W poniedziałek przewodniczący sejmiku ma spotkać się z szefami wszystkich klubów i ustalić datę kontynuacji sesji.

- To, że przewodniczący nie chce prowadzić sesji, ogłasza przerwy to kompromitacja samorządności. Zobaczymy co zrobi w poniedziałek. Jeżeli nie zwoła sesji i będzie to przewlekał, to może trzeba będzie spróbować innych działań. Trzeba pamiętać ze jesteśmy w trudnej sytuacji. Jest koniec roku, konieczność uchwalenia budżetu, realizacji RPO. Stary zarząd nie wykona wszystkiego. To destabilizacja województwa podlaskiego - mówił tuż po ogłoszeniu przerwy Marek Komorowski, radny PiS.

AKTUALIZACJA:
Sesja już się rozpoczęła. Radni opozycji wyszli z obrad protestując w ten sposób przeciwko wnioskowi PiS o powołanie zastępcy przewodniczącego i odwołanie przewodniczącego sejmiku województwa podlaskiego - Karola Pileckiego (PO). Na wniosek marszałka Artura Kosickiego, przewodniczący został zmuszony do przeprowadzenia głosowania w którym za zmianą porządku obrad opowiedział się cały klub Zjednoczonej Prawicy (16 osób). Potem przewodniczący ogłosił pół godzinną przerwę, żeby odbyć konsultację z radnymi opozycji.

- Przewodniczący sejmiku Karol Pilecki został wybrany także głosami PiS. Nie podlega to żadnej wątpliwości. Pięciu radnych waszego klubu wyraziło zdanie odmienne od rekomendacji klubu.

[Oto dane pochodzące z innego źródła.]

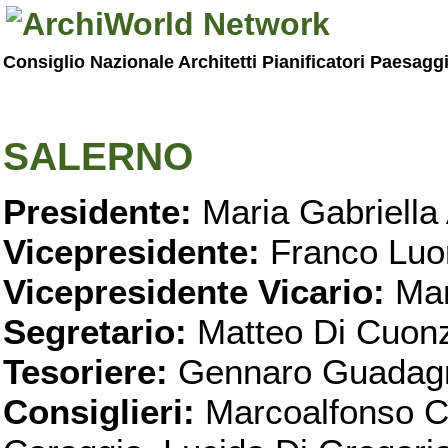
Consiglio Nazionale Architetti Pianificatori Paesagg
SALERNO
Presidente:
Maria Gabriella 
Vicepresidente:
Franco Luo
Vicepresidente Vicario:
Mar
Segretario:
Matteo Di Cuon
Tesoriere:
Gennaro Guadag
Consiglieri:
Marcoalfonso C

Ja w tym głosowaniu nad odwołaniem przewodniczącego nie będę uczestniczył. To zabawa i kpina z tej izby - powiedział Jarosław Dworzański.

AKTUALIZACJA godz.17:06:
Radni PiS chcieli przeprowadzić wybory do komisji skrutacyjnej. Przewodniczący sejmiku ponownie ogłosił przerwę w obradach pomimo nawoływać Artura Kosickiego i Marka Komorowskiego z PiS. W kuluarach odbywa się tajne spotkanie pomiędzy Arturem Kosickim i Karolem Pileckim.

Na sesji pojawił się na niej również wysłannik z Warszawy. Krzysztof Sobolewski, sekretarz PiS i przewodniczący rady politycznej, który jest też pełnomocnikiem partii na Podlasie. Miał on pilnować przebiegu wyboru zarządu. Na sesji był też poseł Krzysztof Jurgiel. Stwierdził, że wszystko zależy od radnych w sprawie zarządu. - To dorośli ludzie - mówił poseł. Wsparła go posłanka z Łomży, Bernadetta Krynicka.

Zarząd województwa musi zostać wybrany w ciągu trzech miesięcy od dnia ogłoszenia oficjalnych wyników wyborów. Czyli od 25 października. Minął już ponad miesiąc.

O komentarz całej sytuacji poprosiliśmy posła Krzysztof Jurgiela. - Nie będę tego oceniał. Niech komentują uczestnicy sesji. Jestem szefem partii w regionie, a tu jest sejmik - powiedział szef podlaskich struktur PiS.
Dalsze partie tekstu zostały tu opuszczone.